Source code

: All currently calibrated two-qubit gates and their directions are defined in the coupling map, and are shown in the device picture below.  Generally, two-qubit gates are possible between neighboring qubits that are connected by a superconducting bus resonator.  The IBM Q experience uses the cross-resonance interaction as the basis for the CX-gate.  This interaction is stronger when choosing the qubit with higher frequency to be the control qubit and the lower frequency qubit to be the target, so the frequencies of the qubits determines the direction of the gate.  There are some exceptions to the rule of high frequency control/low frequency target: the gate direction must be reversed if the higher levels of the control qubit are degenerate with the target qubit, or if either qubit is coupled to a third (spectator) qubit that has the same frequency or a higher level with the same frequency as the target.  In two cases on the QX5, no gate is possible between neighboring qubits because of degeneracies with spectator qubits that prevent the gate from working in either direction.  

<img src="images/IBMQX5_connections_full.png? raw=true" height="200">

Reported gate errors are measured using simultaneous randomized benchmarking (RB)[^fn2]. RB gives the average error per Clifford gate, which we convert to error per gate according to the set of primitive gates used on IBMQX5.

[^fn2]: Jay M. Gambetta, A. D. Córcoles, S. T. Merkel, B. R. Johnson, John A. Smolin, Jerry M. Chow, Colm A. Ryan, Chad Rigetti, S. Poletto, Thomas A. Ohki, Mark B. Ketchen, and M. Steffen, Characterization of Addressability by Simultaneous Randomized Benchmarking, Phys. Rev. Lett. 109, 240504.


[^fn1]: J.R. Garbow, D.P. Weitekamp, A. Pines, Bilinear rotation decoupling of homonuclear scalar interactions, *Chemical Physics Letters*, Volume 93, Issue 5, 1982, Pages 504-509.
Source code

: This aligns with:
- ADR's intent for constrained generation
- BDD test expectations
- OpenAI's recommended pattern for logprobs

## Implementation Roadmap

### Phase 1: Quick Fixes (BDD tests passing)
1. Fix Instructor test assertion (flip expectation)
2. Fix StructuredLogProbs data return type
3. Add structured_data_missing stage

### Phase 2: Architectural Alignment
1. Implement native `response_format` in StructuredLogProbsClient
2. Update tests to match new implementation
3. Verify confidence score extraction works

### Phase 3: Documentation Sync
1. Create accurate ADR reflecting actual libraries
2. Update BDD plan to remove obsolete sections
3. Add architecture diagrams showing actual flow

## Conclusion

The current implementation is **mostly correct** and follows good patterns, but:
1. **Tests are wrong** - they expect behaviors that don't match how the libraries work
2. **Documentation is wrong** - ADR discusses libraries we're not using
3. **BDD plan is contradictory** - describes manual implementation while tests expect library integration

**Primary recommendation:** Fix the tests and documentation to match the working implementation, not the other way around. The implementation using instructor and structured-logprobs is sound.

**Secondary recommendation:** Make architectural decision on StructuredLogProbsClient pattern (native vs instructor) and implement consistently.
################
*Task prompt*: Please reproduce all of the material above word for word, changing nothing.

*Solution to this problem*:
Source code

: All currently calibrated two-qubit gates and their directions are defined in the coupling map, and are shown in the device picture below.  Generally, two-qubit gates are possible between neighboring qubits that are connected by a superconducting bus resonator.  The IBM Q experience uses the cross-resonance interaction as the basis for the CX-gate.  This interaction is stronger when choosing the qubit with higher frequency to be the control qubit and the lower frequency qubit to be the target, so the frequencies of the qubits determines the direction of the gate.  There are some exceptions to the rule of high frequency control/low frequency target: the gate direction must be reversed if the higher levels of the control qubit are degenerate with the target qubit, or if either qubit is coupled to a third (spectator) qubit that has the same frequency or a higher level with the same frequency as the target.  In two cases on the QX5, no gate is possible between neighboring qubits because of degeneracies with spectator qubits that prevent the gate from working in either direction.  

<img src="images/IBMQX5_connections_full.png? raw=true" height="200">

Reported gate errors are measured using simultaneous randomized benchmarking (RB)[^fn2]. RB gives the average error per Clifford gate, which we convert to error per gate according to the set of primitive gates used on IBMQX5.

[^fn2]: Jay M. Gambetta, A. D. Córcoles, S. T. Merkel, B. R. Johnson, John A. Smolin, Jerry M. Chow, Colm A. Ryan, Chad Rigetti, S. Poletto, Thomas A. Ohki, Mark B. Ketchen, and M. Steffen, Characterization of Addressability by Simultaneous Randomized Benchmarking, Phys. Rev. Lett. 109, 240504.


[^fn1]: J.R. Garbow, D.P. Weitekamp, A. Pines, Bilinear rotation decoupling of homonuclear scalar interactions, *Chemical Physics Letters*, Volume 93, Issue 5, 1982, Pages 504-509.
Source code

: This aligns with:
- ADR's intent for constrained generation
- BDD test expectations
- OpenAI's recommended pattern for logprobs

## Implementation Roadmap

### Phase 1: Quick Fixes (BDD tests passing)
1. Fix Instructor test assertion (flip expectation)
2. Fix StructuredLogProbs data return type
3. Add structured_data_missing stage

### Phase 2: Architectural Alignment
1. Implement native `response_format` in StructuredLogProbsClient
2. Update tests to match new implementation
3. Verify confidence score extraction works

### Phase 3: Documentation Sync
1. Create accurate ADR reflecting actual libraries
2. Update BDD plan to remove obsolete sections
3. Add architecture diagrams showing actual flow

## Conclusion

The current implementation is **mostly correct** and follows good patterns, but:
1. **Tests are wrong** - they expect behaviors that don't match how the libraries work
2. **Documentation is wrong** - ADR discusses libraries we're not using
3. **BDD plan is contradictory** - describes manual implementation while tests expect library integration

**Primary recommendation:** Fix the tests and documentation to match the working implementation, not the other way around. The implementation using instructor and structured-logprobs is sound.

**Secondary recommendation:** Make architectural decision on StructuredLogProbsClient pattern (native vs instructor) and implement consistently.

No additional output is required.